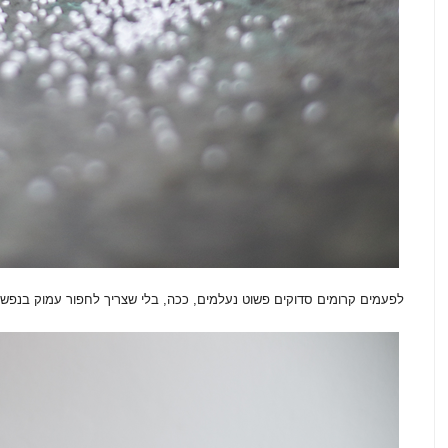
לפעמים קרומים סדוקים פשוט נעלמים, ככה, בלי שצריך לחפור עמוק בנפש 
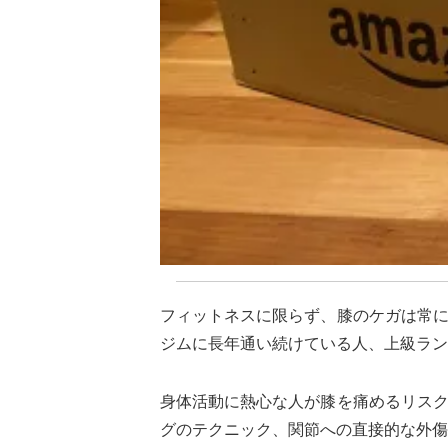
フィットネスに限らず、膝のケガは常
ジムに長年通い続けている人、上級ラン
身体活動に熱心な人が膝を痛めるリス
グのテクニック、関節への直接的な外傷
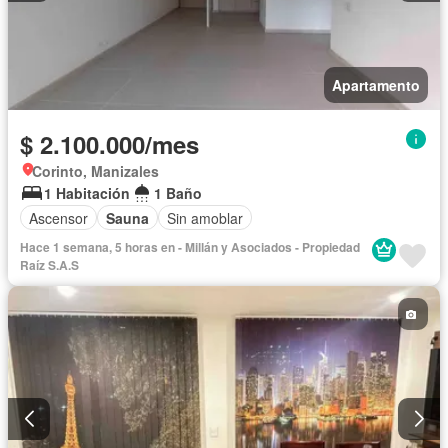
Apartamento
$ 2.100.000/mes
Corinto, Manizales
1 Habitación
1 Baño
Ascensor
Sauna
Sin amoblar
Hace 1 semana, 5 horas en - Millán y Asociados - Propiedad
Raíz S.A.S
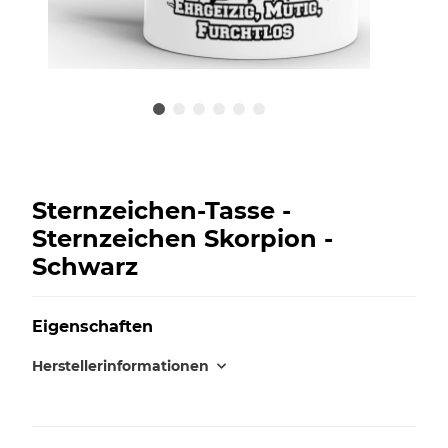
Sternzeichen-Tasse -
Sternzeichen Skorpion -
Schwarz
Eigenschaften
Herstellerinformationen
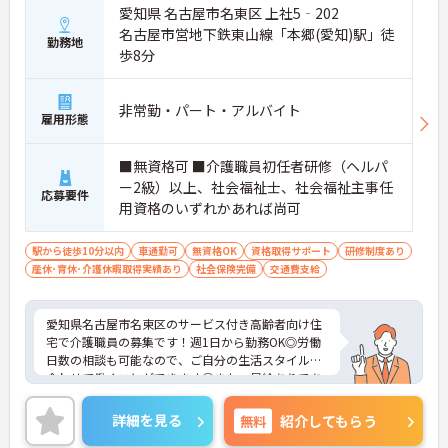
愛知県 名古屋市名東区 上社5‐202
名古屋市営地下鉄東山線「本郷(愛知)駅」徒
勤務地
歩8分
非常勤・パート・アルバイト
雇用形態
■無資格可 ■介護職員初任者研修（ヘルパ
ー2級）以上、社会福祉士、社会福祉主事任
応募要件
用資格のいずれかあれば尚可
駅から徒歩10分以内
車通勤可
無資格OK
資格取得サポート
研修制度あり
産休･育休･介護休暇取得実績あり
社会保険完備
交通費支給
愛知県名古屋市名東区のサービス付き高齢者向け住
宅で介護職員の募集です！週1日から勤務OK◎労働
日数の相談も可能なので、ご自分の生活スタイルに
合わせて働くことができます◎また、昇給ありであ
なたの頑張りがしっかり評価される職場です♪ご興
味のある方は面接ポイントをお伝えしますので、お
詳細を見る
無料
紹介してもらう
気軽にご連絡ください！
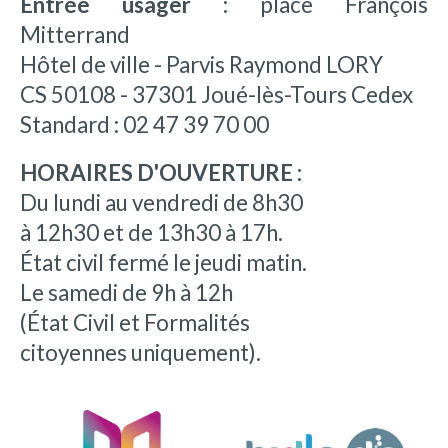
Entrée usager :
place François
Mitterrand
Hôtel de ville - Parvis Raymond LORY
CS 50108 - 37301 Joué-lès-Tours Cedex
Standard : 02 47 39 70 00
HORAIRES D'OUVERTURE :
Du lundi au vendredi de 8h30
à 12h30 et de 13h30 à 17h.
État civil fermé le jeudi matin.
Le samedi de 9h à 12h
(État Civil et Formalités
citoyennes uniquement).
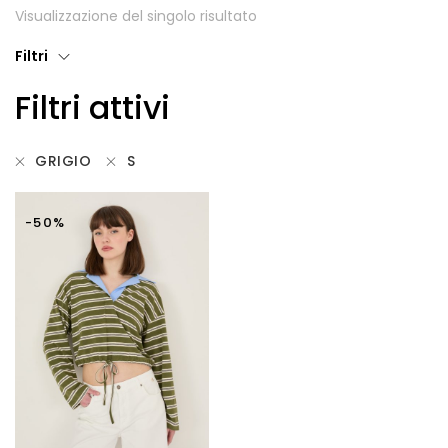
Visualizzazione del singolo risultato
Giubbotti
Filtri
Gonne
Filtri attivi
Maglie
Pantaloni
GRIGIO
S
T-shirt
-50%
Top
Tute
Tutti
Gift Card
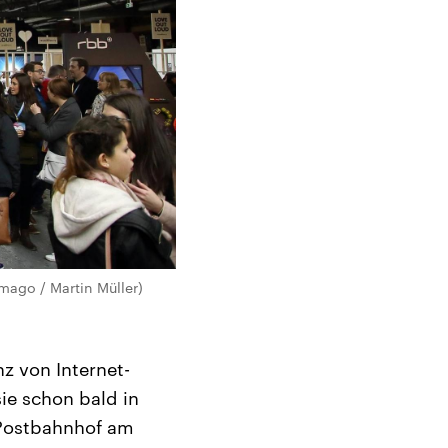
mago / Martin Müller)
z von Internet-
ie schon bald in
 Postbahnhof am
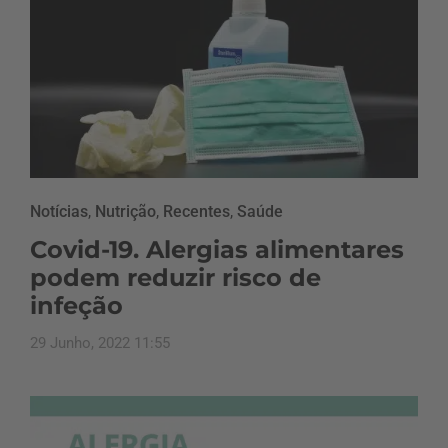
Notícias
,
Nutrição
,
Recentes
,
Saúde
Covid-19. Alergias alimentares
podem reduzir risco de
infeção
29 Junho, 2022 11:55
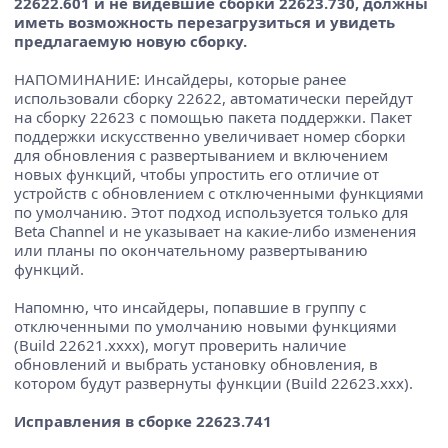
22622.601 и не видевшие сборки 22623.730, должны
иметь возможность перезагрузиться и увидеть
предлагаемую новую сборку.
НАПОМИНАНИЕ: Инсайдеры, которые ранее
использовали сборку 22622, автоматически перейдут
на сборку 22623 с помощью пакета поддержки. Пакет
поддержки искусственно увеличивает номер сборки
для обновления с развертыванием и включением
новых функций, чтобы упростить его отличие от
устройств с обновлением с отключенными функциями
по умолчанию. Этот подход используется только для
Beta Channel и не указывает на какие-либо изменения
или планы по окончательному развертыванию
функций.
Напомню, что инсайдеры, попавшие в группу с
отключенными по умолчанию новыми функциями
(Build 22621.xxxx), могут проверить наличие
обновлений и выбрать установку обновления, в
котором будут развернуты функции (Build 22623.xxx).
Исправления в сборке 22623.741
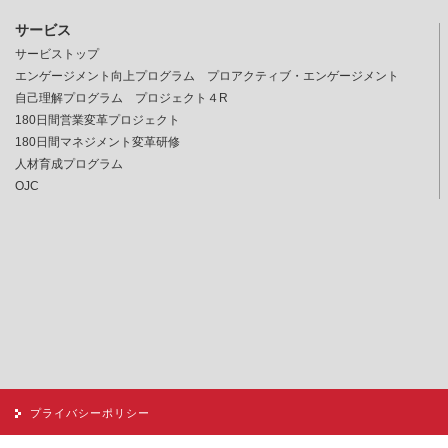
サービス
サービストップ
エンゲージメント向上プログラム プロアクティブ・エンゲージメント
自己理解プログラム プロジェクト４R
180日間営業変革プロジェクト
180日間マネジメント変革研修
人材育成プログラム
OJC
プライバシーポリシー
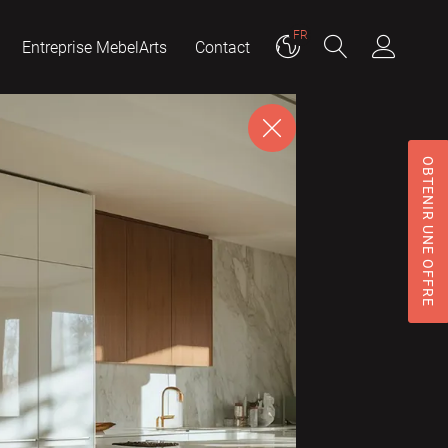
FR
Entreprise MebelArts
Contact
OBTENIR UNE OFFRE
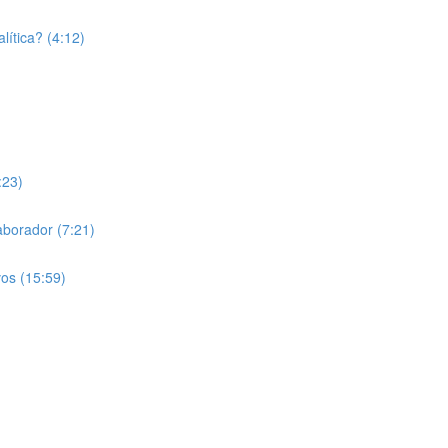
lítica? (4:12)
:23)
laborador (7:21)
vos (15:59)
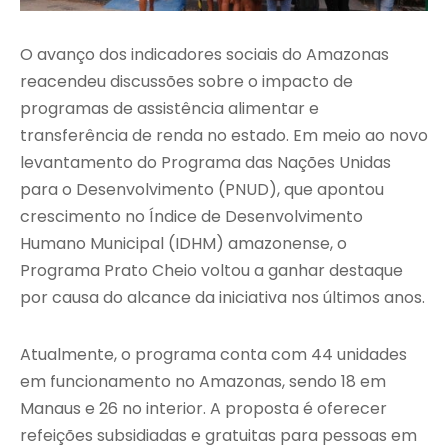
O avanço dos indicadores sociais do Amazonas
reacendeu discussões sobre o impacto de
programas de assistência alimentar e
transferência de renda no estado. Em meio ao novo
levantamento do Programa das Nações Unidas
para o Desenvolvimento (PNUD), que apontou
crescimento no Índice de Desenvolvimento
Humano Municipal (IDHM) amazonense, o
Programa Prato Cheio voltou a ganhar destaque
por causa do alcance da iniciativa nos últimos anos.
Atualmente, o programa conta com 44 unidades
em funcionamento no Amazonas, sendo 18 em
Manaus e 26 no interior. A proposta é oferecer
refeições subsidiadas e gratuitas para pessoas em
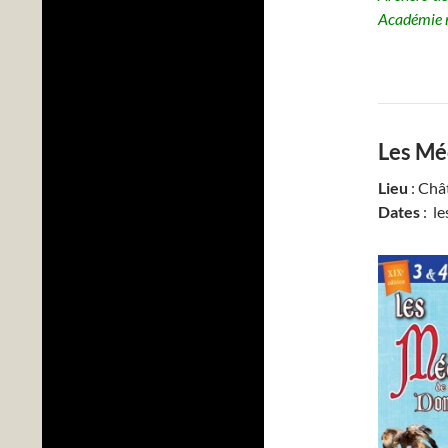
Académie m
Les Mé
Lieu
: Châ
Dates
: le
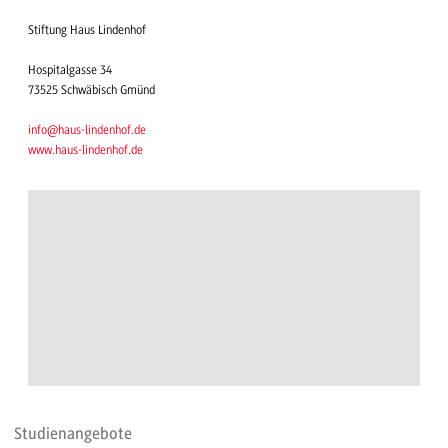
Stiftung Haus Lindenhof
Hospitalgasse 34
73525 Schwäbisch Gmünd
info@haus-lindenhof.de
www.haus-lindenhof.de
Studienangebote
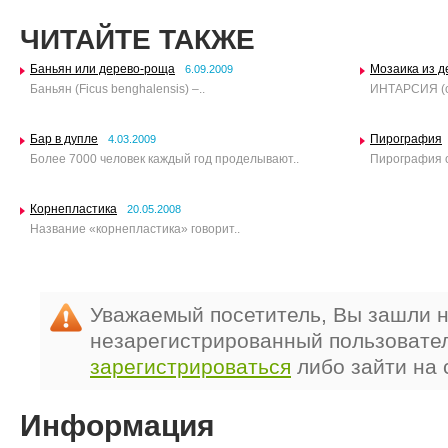
ЧИТАЙТЕ ТАКЖЕ
Баньян или дерево-роща
Мозаика из д
6.09.2009
Баньян (Ficus benghalensis) –..
ИНТАРСИЯ (от 
Бар в дупле
Пирография
4.03.2009
Более 7000 человек каждый год проделывают..
Пирография о
Корнепластика
20.05.2008
Название «корнепластика» говорит..
Уважаемый посетитель, Вы зашли н
незарегистрированный пользовате
зарегистрироваться
либо зайти на 
Информация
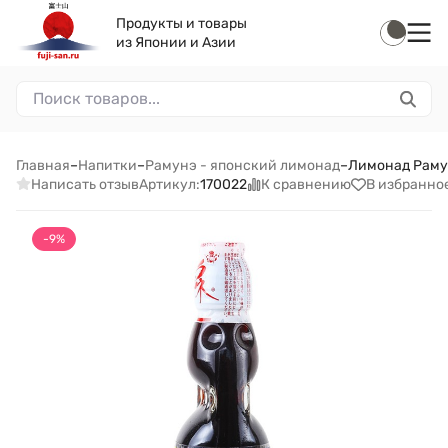
Продукты и товары
из Японии и Азии
Главная
–
Напитки
–
Рамунэ - японский лимонад
–
Лимонад Рамун
Написать отзыв
К сравнению
В избранно
Артикул:
170022
-9%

*-*-*

-- Task description --
If the listing above includes images, copy every line of it exactly except those images.

-- Reply --
לפעמים קרומים סדוקים פשוט נעלמים, ככה, בלי שצריך לחפור עמוק בנפש 
フィットネスに限らず、膝のケガは常
ジムに長年通い続けている人、上級ラン
身体活動に熱心な人が膝を痛めるリス
グのテクニック、関節への直接的な外傷
Apartamento
$ 2.100.000/mes
Corinto, Manizales
1 Habitación
1 Baño
Ascensor
Sauna
Sin amoblar
Hace 1 semana, 5 horas en - Millán y Asociados - Propiedad
Raíz S.A.S
Sternzeichen-Tasse -
Sternzeichen Skorpion -
Schwarz
Eigenschaften
Herstellerinformationen
愛知県 名古屋市名東区 上社5‐202
名古屋市営地下鉄東山線「本郷(愛知)駅」徒
勤務地
歩8分
非常勤・パート・アルバイト
雇用形態
■無資格可 ■介護職員初任者研修（ヘルパ
ー2級）以上、社会福祉士、社会福祉主事任
応募要件
用資格のいずれかあれば尚可
駅から徒歩10分以内
車通勤可
無資格OK
資格取得サポート
研修制度あり
産休･育休･介護休暇取得実績あり
社会保険完備
交通費支給
愛知県名古屋市名東区のサービス付き高齢者向け住
宅で介護職員の募集です！週1日から勤務OK◎労働
日数の相談も可能なので、ご自分の生活スタイルに
合わせて働くことができます◎また、昇給ありであ
なたの頑張りがしっかり評価される職場です♪ご興
味のある方は面接ポイントをお伝えしますので、お
詳細を見る
無料
紹介してもらう
気軽にご連絡ください！
Entrée usager :
place François
Mitterrand
Hôtel de ville - Parvis Raymond LORY
CS 50108 - 37301 Joué-lès-Tours Cedex
Standard : 02 47 39 70 00
HORAIRES D'OUVERTURE :
Du lundi au vendredi de 8h30
à 12h30 et de 13h30 à 17h.
État civil fermé le jeudi matin.
Le samedi de 9h à 12h
(État Civil et Formalités
citoyennes uniquement).
Visualizzazione del singolo risultato
Giubbotti
Filtri
Gonne
Filtri attivi
Maglie
Pantaloni
GRIGIO
S
T-shirt
-50%
Top
Tute
Tutti
Gift Card
mago / Martin Müller)
z von Internet-
ie schon bald in
 Postbahnhof am
Notícias
,
Nutrição
,
Recentes
,
Saúde
Covid-19. Alergias alimentares
podem reduzir risco de
infeção
29 Junho, 2022 11:55
22622.601 и не видевшие сборки 22623.730, должны
иметь возможность перезагрузиться и увидеть
предлагаемую новую сборку.
НАПОМИНАНИЕ: Инсайдеры, которые ранее
использовали сборку 22622, автоматически перейдут
на сборку 22623 с помощью пакета поддержки. Пакет
поддержки искусственно увеличивает номер сборки
для обновления с развертыванием и включением
новых функций, чтобы упростить его отличие от
устройств с обновлением с отключенными функциями
по умолчанию. Этот подход используется только для
Beta Channel и не указывает на какие-либо изменения
или планы по окончательному развертыванию
функций.
Напомню, что инсайдеры, попавшие в группу с
отключенными по умолчанию новыми функциями
(Build 22621.xxxx), могут проверить наличие
обновлений и выбрать установку обновления, в
котором будут развернуты функции (Build 22623.xxx).
Исправления в сборке 22623.741
サービス
サービストップ
エンゲージメント向上プログラム プロアクティブ・エンゲージメント
自己理解プログラム プロジェクト４R
180日間営業変革プロジェクト
180日間マネジメント変革研修
人材育成プログラム
OJC
プライバシーポリシー
FR
Entreprise MebelArts
Contact
OBTENIR UNE OFFRE
lítica? (4:12)
:23)
laborador (7:21)
vos (15:59)
O avanço dos indicadores sociais do Amazonas
reacendeu discussões sobre o impacto de
programas de assistência alimentar e
transferência de renda no estado. Em meio ao novo
levantamento do Programa das Nações Unidas
para o Desenvolvimento (PNUD), que apontou
crescimento no Índice de Desenvolvimento
Humano Municipal (IDHM) amazonense, o
Programa Prato Cheio voltou a ganhar destaque
por causa do alcance da iniciativa nos últimos anos.
Atualmente, o programa conta com 44 unidades
em funcionamento no Amazonas, sendo 18 em
Manaus e 26 no interior. A proposta é oferecer
refeições subsidiadas e gratuitas para pessoas em
Académie m
Les Mé
Lieu
: Châ
Dates
: le
Stiftung Haus Lindenhof
Hospitalgasse 34
73525 Schwäbisch Gmünd
info@haus-lindenhof.de
www.haus-lindenhof.de
Studienangebote
ЧИТАЙТЕ ТАКЖЕ
Баньян или дерево-роща
Мозаика из д
6.09.2009
Баньян (Ficus benghalensis) –..
ИНТАРСИЯ (от 
Бар в дупле
Пирография
4.03.2009
Более 7000 человек каждый год проделывают..
Пирография о
Корнепластика
20.05.2008
Название «корнепластика» говорит..
Уважаемый посетитель, Вы зашли н
незарегистрированный пользовате
зарегистрироваться
либо зайти на 
Информация
Продукты и товары
из Японии и Азии
Главная
–
Напитки
–
Рамунэ - японский лимонад
–
Лимонад Рамун
Написать отзыв
К сравнению
В избранно
Артикул:
170022
-9%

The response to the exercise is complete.